After the still elusive carboxylation reaction of p-hydroxyacetophenone to the 3-oxoacid p-hydroxybenzoylacetate, the CoA ligase AcsA encoded in the eph operon is expected to activate the product to the CoA thioester (Wöhlbrand et al. 2008). The observed low activity of a CoA ligase activating the substrate analog benzoylacetate in extracts of p-ethylphenol-grown cells may correspond to this enzyme, although similar activities were also measured in phenol-grown cells, which should not have an analogous enzyme induced. At this point it cannot be ruled out that both observed activities in p-ethylphenol- and phenol-grown cells are due to the cross-reactivity of unrelated CoA ligases.

In conclusion, this study shows the (almost) exclusive presence and specificity of the key enzymes involved in the respective degradation pathway of the chemically very similar carbon sources ethylbenzene and p-ethylphenol.

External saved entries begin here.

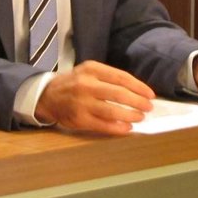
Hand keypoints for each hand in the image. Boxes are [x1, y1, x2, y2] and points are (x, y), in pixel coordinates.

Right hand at [34, 60, 155, 134]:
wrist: (47, 96)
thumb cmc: (74, 83)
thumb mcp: (89, 71)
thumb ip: (109, 78)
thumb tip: (137, 91)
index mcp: (92, 69)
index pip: (121, 77)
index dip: (139, 87)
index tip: (150, 94)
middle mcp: (86, 84)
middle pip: (119, 94)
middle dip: (138, 102)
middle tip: (149, 108)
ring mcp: (82, 103)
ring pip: (112, 111)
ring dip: (130, 115)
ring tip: (140, 118)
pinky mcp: (79, 119)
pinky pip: (103, 125)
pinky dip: (117, 128)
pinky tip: (127, 128)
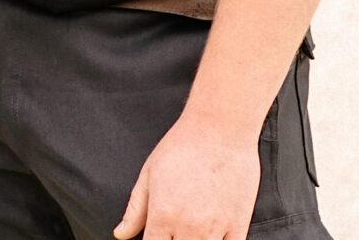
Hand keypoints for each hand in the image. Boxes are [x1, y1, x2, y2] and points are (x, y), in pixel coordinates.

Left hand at [114, 115, 259, 239]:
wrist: (220, 128)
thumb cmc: (183, 145)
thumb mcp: (149, 173)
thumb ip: (135, 209)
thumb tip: (121, 234)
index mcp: (162, 215)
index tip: (155, 237)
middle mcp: (188, 227)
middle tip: (173, 231)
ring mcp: (215, 229)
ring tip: (191, 231)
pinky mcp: (238, 227)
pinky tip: (212, 235)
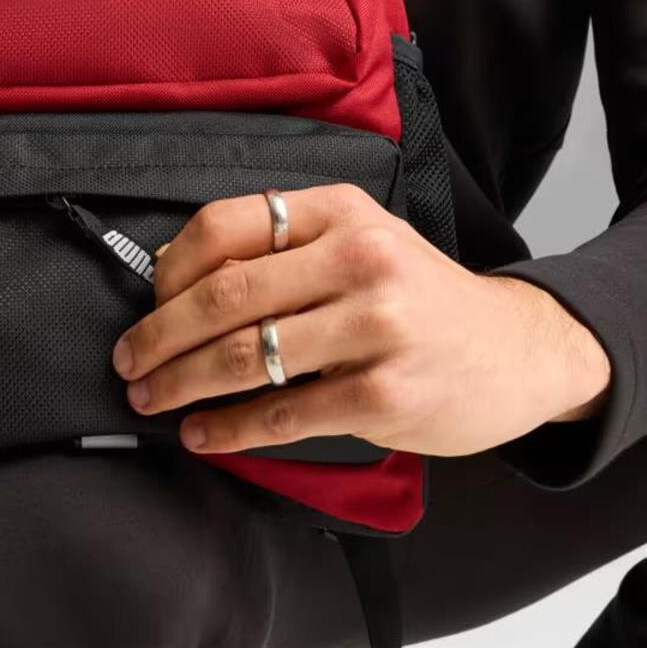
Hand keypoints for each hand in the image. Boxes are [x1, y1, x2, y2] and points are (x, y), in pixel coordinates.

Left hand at [111, 186, 611, 456]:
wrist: (518, 349)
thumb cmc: (421, 298)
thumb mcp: (363, 242)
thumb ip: (286, 250)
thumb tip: (176, 280)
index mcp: (341, 212)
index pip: (224, 226)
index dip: (168, 271)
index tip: (146, 306)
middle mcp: (358, 259)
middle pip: (223, 296)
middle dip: (158, 337)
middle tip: (127, 365)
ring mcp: (374, 326)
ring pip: (243, 357)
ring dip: (180, 384)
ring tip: (152, 400)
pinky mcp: (383, 391)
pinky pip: (282, 412)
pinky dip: (229, 429)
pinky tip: (203, 435)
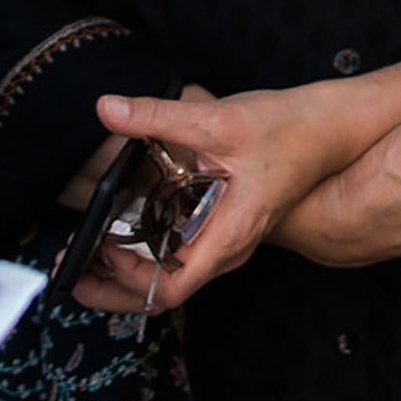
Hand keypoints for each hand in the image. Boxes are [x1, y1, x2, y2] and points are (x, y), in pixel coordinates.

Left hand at [66, 80, 390, 315]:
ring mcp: (226, 238)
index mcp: (229, 234)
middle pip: (164, 291)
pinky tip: (124, 224)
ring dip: (127, 268)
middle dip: (114, 288)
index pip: (172, 286)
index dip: (129, 279)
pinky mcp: (224, 223)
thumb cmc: (287, 129)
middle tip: (71, 272)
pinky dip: (147, 246)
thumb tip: (108, 109)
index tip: (100, 250)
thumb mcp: (217, 119)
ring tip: (87, 250)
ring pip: (171, 273)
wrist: (328, 128)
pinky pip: (180, 250)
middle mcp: (227, 246)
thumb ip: (157, 117)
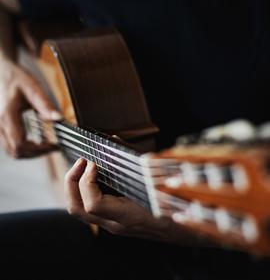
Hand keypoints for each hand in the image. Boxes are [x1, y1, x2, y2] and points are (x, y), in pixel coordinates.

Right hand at [0, 59, 61, 157]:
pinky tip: (37, 141)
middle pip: (16, 152)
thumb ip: (45, 105)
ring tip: (47, 145)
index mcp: (7, 115)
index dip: (39, 150)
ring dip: (30, 153)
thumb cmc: (16, 78)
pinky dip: (24, 148)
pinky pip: (10, 146)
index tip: (55, 145)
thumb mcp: (33, 88)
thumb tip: (59, 118)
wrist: (0, 71)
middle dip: (37, 153)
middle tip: (53, 147)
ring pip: (12, 152)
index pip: (21, 144)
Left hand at [64, 158, 194, 242]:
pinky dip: (83, 190)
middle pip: (77, 209)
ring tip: (82, 167)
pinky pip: (87, 207)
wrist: (178, 230)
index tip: (94, 163)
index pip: (94, 204)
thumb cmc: (171, 207)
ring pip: (78, 211)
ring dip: (74, 186)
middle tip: (81, 161)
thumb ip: (135, 161)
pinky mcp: (111, 220)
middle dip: (71, 182)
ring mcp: (110, 223)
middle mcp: (114, 222)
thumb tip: (115, 140)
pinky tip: (92, 176)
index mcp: (127, 215)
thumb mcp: (156, 182)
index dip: (88, 181)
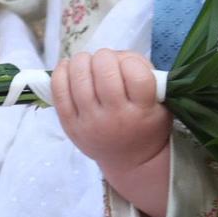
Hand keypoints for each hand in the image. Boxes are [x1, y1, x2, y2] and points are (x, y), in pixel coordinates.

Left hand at [52, 48, 171, 216]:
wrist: (130, 160)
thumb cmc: (146, 122)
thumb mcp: (159, 101)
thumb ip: (143, 71)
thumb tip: (115, 56)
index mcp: (143, 111)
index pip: (136, 75)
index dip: (131, 63)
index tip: (128, 66)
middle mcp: (116, 118)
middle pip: (104, 70)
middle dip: (104, 57)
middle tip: (106, 62)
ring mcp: (90, 122)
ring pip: (79, 77)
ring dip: (82, 60)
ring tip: (88, 62)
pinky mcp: (69, 125)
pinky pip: (58, 90)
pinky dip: (61, 72)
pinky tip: (68, 67)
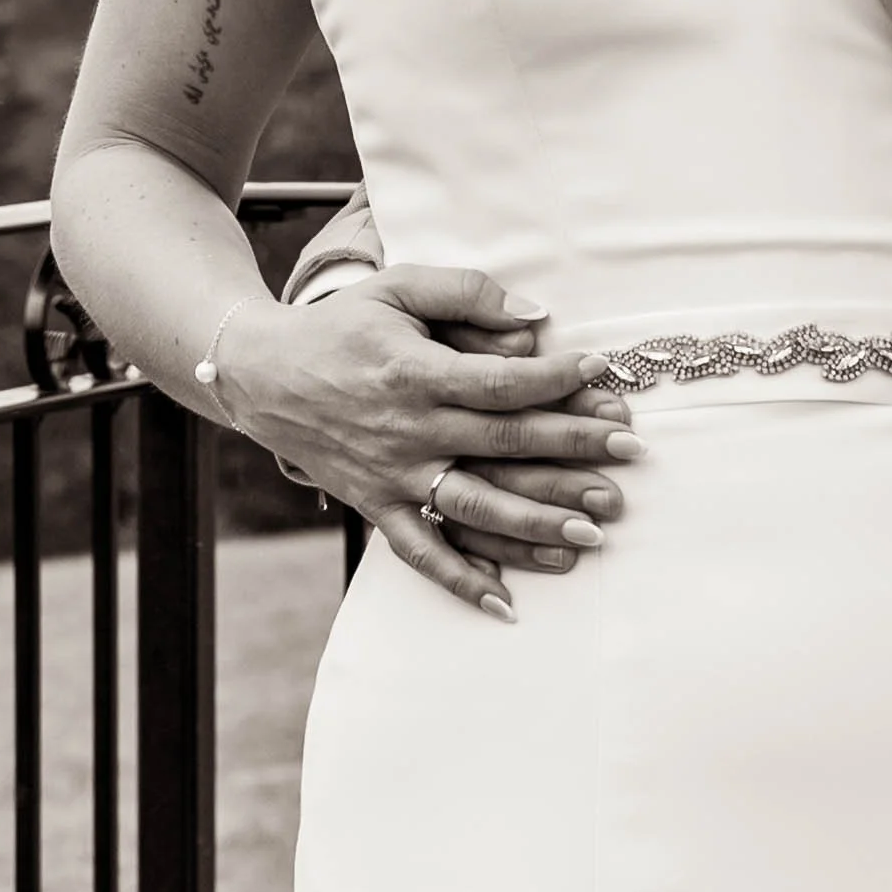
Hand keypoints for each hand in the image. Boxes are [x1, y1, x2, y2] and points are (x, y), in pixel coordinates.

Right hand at [213, 269, 643, 618]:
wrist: (261, 375)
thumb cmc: (342, 327)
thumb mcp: (398, 287)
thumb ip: (467, 294)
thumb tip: (536, 320)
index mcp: (417, 373)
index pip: (502, 381)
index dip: (558, 378)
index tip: (605, 374)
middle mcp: (409, 431)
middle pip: (504, 445)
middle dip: (573, 451)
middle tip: (629, 457)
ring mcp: (394, 477)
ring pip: (474, 507)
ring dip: (535, 523)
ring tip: (592, 531)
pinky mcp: (378, 508)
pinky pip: (421, 553)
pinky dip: (460, 581)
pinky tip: (507, 604)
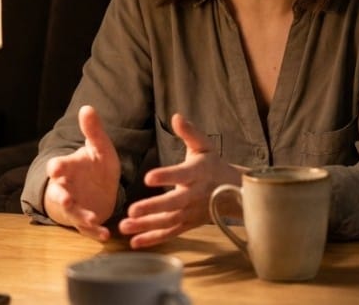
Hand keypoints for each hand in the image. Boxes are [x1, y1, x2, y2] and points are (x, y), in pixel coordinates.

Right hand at [43, 105, 120, 241]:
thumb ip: (93, 131)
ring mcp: (75, 206)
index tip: (56, 167)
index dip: (57, 167)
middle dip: (61, 195)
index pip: (57, 167)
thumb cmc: (95, 166)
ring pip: (73, 213)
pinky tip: (105, 234)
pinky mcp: (86, 220)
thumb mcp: (98, 148)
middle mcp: (66, 189)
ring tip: (89, 219)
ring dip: (79, 216)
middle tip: (64, 197)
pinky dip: (95, 232)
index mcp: (68, 169)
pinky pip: (88, 228)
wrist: (98, 188)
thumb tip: (87, 107)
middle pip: (59, 193)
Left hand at [118, 112, 241, 247]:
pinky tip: (134, 242)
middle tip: (132, 210)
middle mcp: (194, 195)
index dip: (166, 176)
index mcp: (197, 173)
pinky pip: (170, 233)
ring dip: (146, 225)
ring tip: (124, 226)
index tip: (148, 177)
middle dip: (153, 208)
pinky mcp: (187, 224)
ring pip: (168, 221)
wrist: (233, 192)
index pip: (181, 174)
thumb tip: (176, 116)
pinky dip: (153, 239)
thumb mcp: (204, 146)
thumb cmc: (213, 165)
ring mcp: (190, 212)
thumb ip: (190, 133)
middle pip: (173, 203)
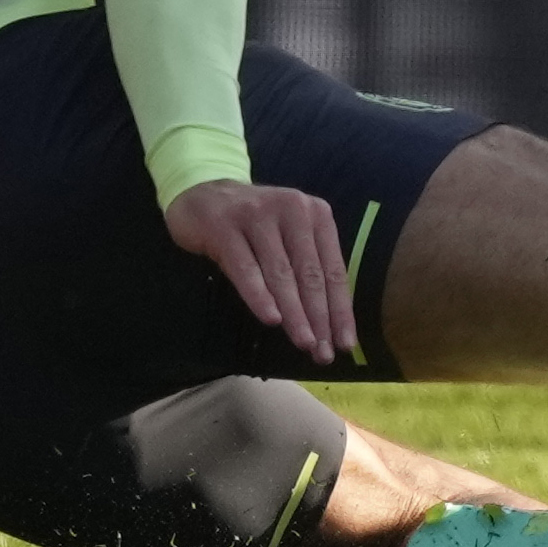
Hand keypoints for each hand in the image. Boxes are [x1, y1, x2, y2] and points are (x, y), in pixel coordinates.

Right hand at [164, 178, 350, 363]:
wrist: (202, 193)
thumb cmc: (253, 224)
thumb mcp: (288, 235)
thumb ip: (308, 266)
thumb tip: (328, 322)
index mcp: (316, 214)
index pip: (333, 269)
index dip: (340, 309)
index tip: (345, 344)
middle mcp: (292, 210)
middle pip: (310, 274)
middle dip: (319, 317)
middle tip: (323, 353)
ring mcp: (257, 216)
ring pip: (281, 274)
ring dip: (294, 313)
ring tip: (304, 343)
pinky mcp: (225, 227)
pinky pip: (245, 268)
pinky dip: (259, 296)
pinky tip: (270, 319)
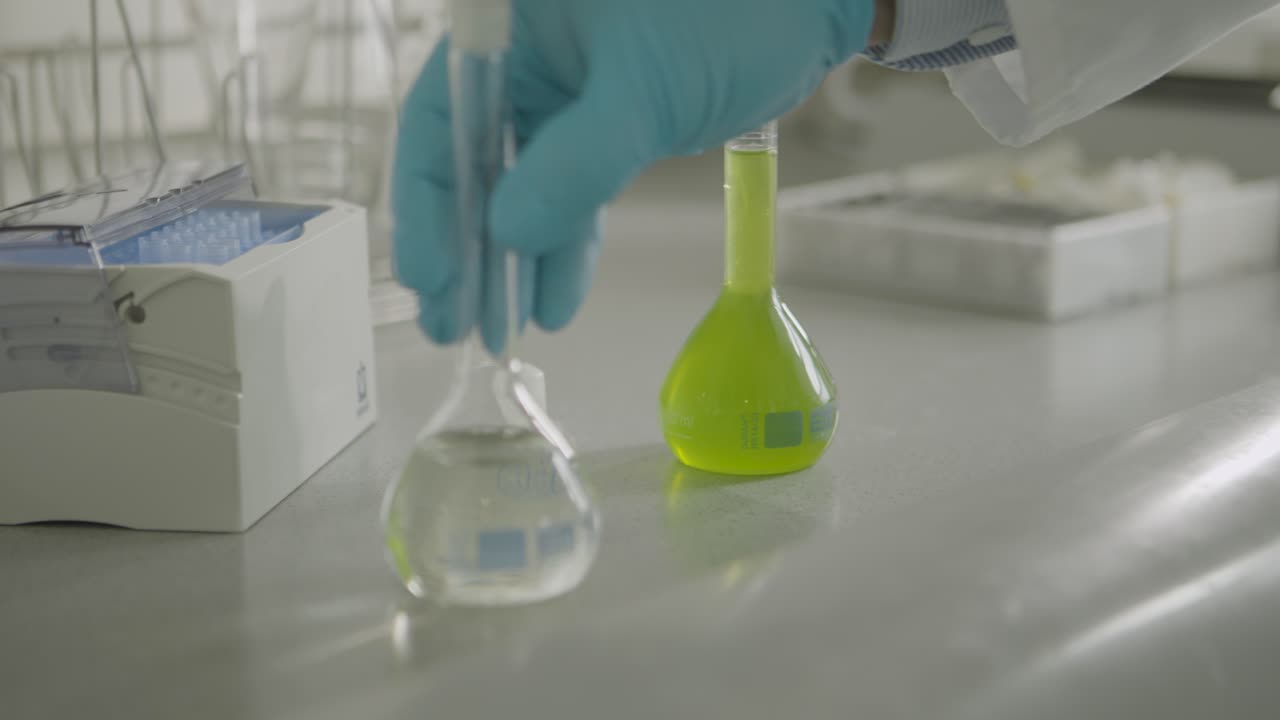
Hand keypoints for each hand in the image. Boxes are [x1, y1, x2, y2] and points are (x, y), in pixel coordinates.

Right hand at [393, 0, 877, 343]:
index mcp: (509, 26)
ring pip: (524, 184)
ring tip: (501, 330)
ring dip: (515, 257)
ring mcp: (565, 91)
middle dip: (467, 247)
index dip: (428, 204)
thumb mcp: (644, 92)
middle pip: (472, 161)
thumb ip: (574, 164)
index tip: (431, 278)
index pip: (439, 120)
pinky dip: (567, 239)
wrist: (814, 3)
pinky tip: (554, 297)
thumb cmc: (731, 15)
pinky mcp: (608, 119)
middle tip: (453, 326)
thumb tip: (508, 235)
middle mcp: (524, 58)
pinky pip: (573, 187)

Additionally, the combined results provide evidence to substantiate the p-ethylphenol catabolic pathway predicted on the basis of a proteomic analysis and should serve as basis for future studies on their biochemistry and regulation. The presented methods should allow assaying the intrinsic physiological state of cells growing on substrate mixtures and the mechanisms behind the substrate-specific induction as well as the discrimination mechanisms of these two pathways.